Un outil de plus dans la panoplie des évaluateurs
Finalement, il est clair que le développement d’évaluations aléatoires est un progrès indéniable qui élargit la boîte à outils des chercheurs s’intéressant aux questions sociales, mais ce n’est pas un nouveau Gold Standard méthodologique qui remplacerait toutes les autres approches. Les méthodes expérimentales peuvent occuper une place de choix dans l’ensemble des méthodes d’évaluation à condition de bien connaître leur portée et leurs limites pour circonscrire cette place et les utiliser à bon escient.
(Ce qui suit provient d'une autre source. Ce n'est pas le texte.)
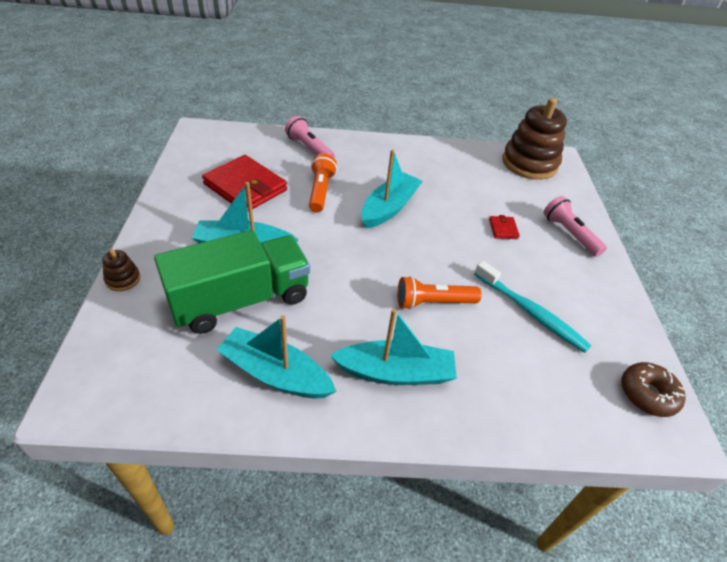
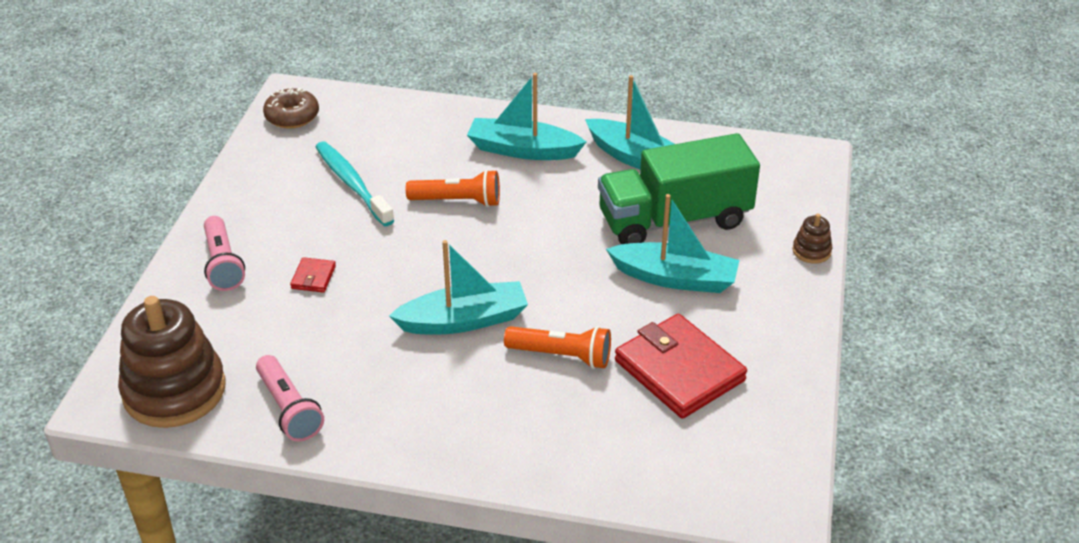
camera: 165 degrees left, 5 degrees down
(309, 148) = (568, 448): pink flashlight -> pink flashlight (289, 409)
(321, 191) = (561, 356): orange flashlight -> orange flashlight turned 90 degrees counterclockwise
(389, 208) = (464, 320): turquoise boat -> turquoise boat turned 150 degrees counterclockwise

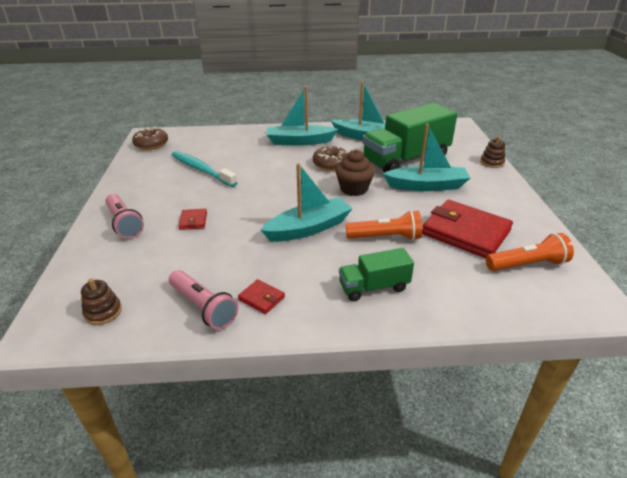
camera: 15 degrees left, 5 degrees down
(174, 390) = (103, 312): brown stacking toy -> brown stacking toy, size x0.42
(361, 412) = (261, 298): none -> red wallet
(458, 201) = (273, 169): orange flashlight -> orange flashlight (527, 264)
(505, 426) = (374, 287): none -> green truck
(550, 208) = (331, 164): none -> brown donut
(561, 263) = (354, 189): none -> brown cupcake

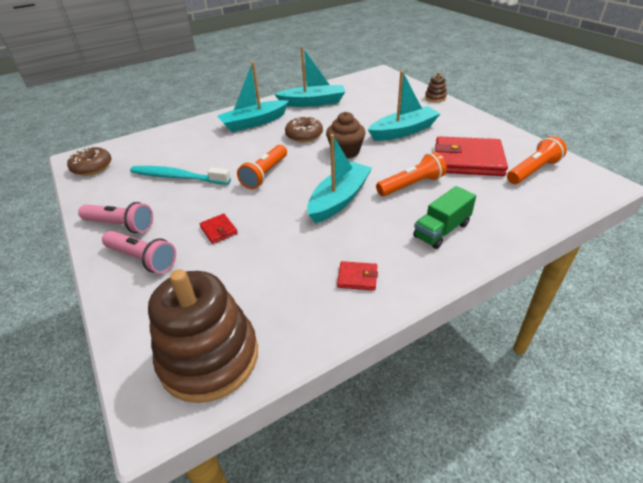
camera: 25 degrees left, 5 degrees up
(103, 312) = (209, 357): brown stacking toy -> brown stacking toy, size x2.36
(203, 307) = (311, 308): pink flashlight -> pink flashlight (120, 225)
(268, 188) = (265, 174): none -> orange flashlight
(406, 160) = (366, 114): green truck -> none

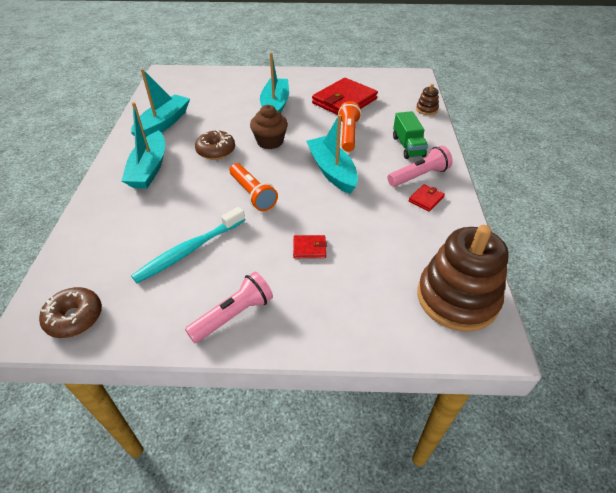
camera: 60 degrees left, 5 degrees up
(142, 259) = (306, 310): pink flashlight -> pink flashlight (419, 176)
(435, 98) = (246, 72): brown stacking toy -> brown stacking toy (426, 109)
(533, 171) = (381, 87): orange flashlight -> none

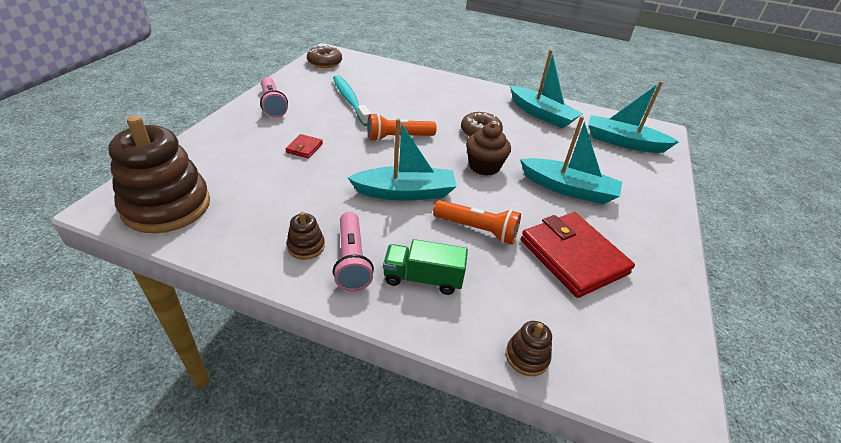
camera: 105 degrees right, 5 degrees down
(149, 169) = (466, 99): turquoise boat -> turquoise boat (623, 142)
(426, 199) = (306, 246): red wallet -> brown stacking toy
Toutes les politiques publiques ne relèvent pas d’une évaluation aléatoire. Les politiques macroéconomiques, monétaires ou budgétaires, de même que les grandes actions structurelles dans le domaine de la fiscalité, de la protection sociale ou encore dans celui des politiques industrielles ou commerciales, ne sont pas évaluables par ce type de méthode. Ce n’est pas parce qu’elles ne sont pas évaluables que l’on ne doit pas les mettre en œuvre. Dans la panoplie des outils d’évaluation, il y a une place à prendre pour les méthodes aléatoires. Ces méthodes ne doivent prendre toute la place, mais elles doivent prendre leur place.
Que l’on ne s’y trompe pas, porter un regard nuancé sur les apports et limites de ces méthodes ne doit pas inciter à l’inaction. Alors que les méthodes expérimentales sont utilisées depuis longtemps dans les sciences dures, en médecine ou en agronomie, et même en marketing, et qu’elles sont utilisées depuis les années soixante pour évaluer de grands programmes sociaux dans des pays riches, en Amérique du Nord principalement, leur introduction a été très tardive en France où un retard certain reste à rattraper. Or l’évaluation aléatoire reste dans bien des cas la seule approche quantitative adaptée à un programme social local dont le public cible est de quelques centaines de bénéficiaires. Ne pas mettre en œuvre ce type de méthodologie équivaut à renoncer à toute évaluation chiffrée des effets des politiques sociales, ce qui est sans doute la pire des solutions du point de vue de la décision publique.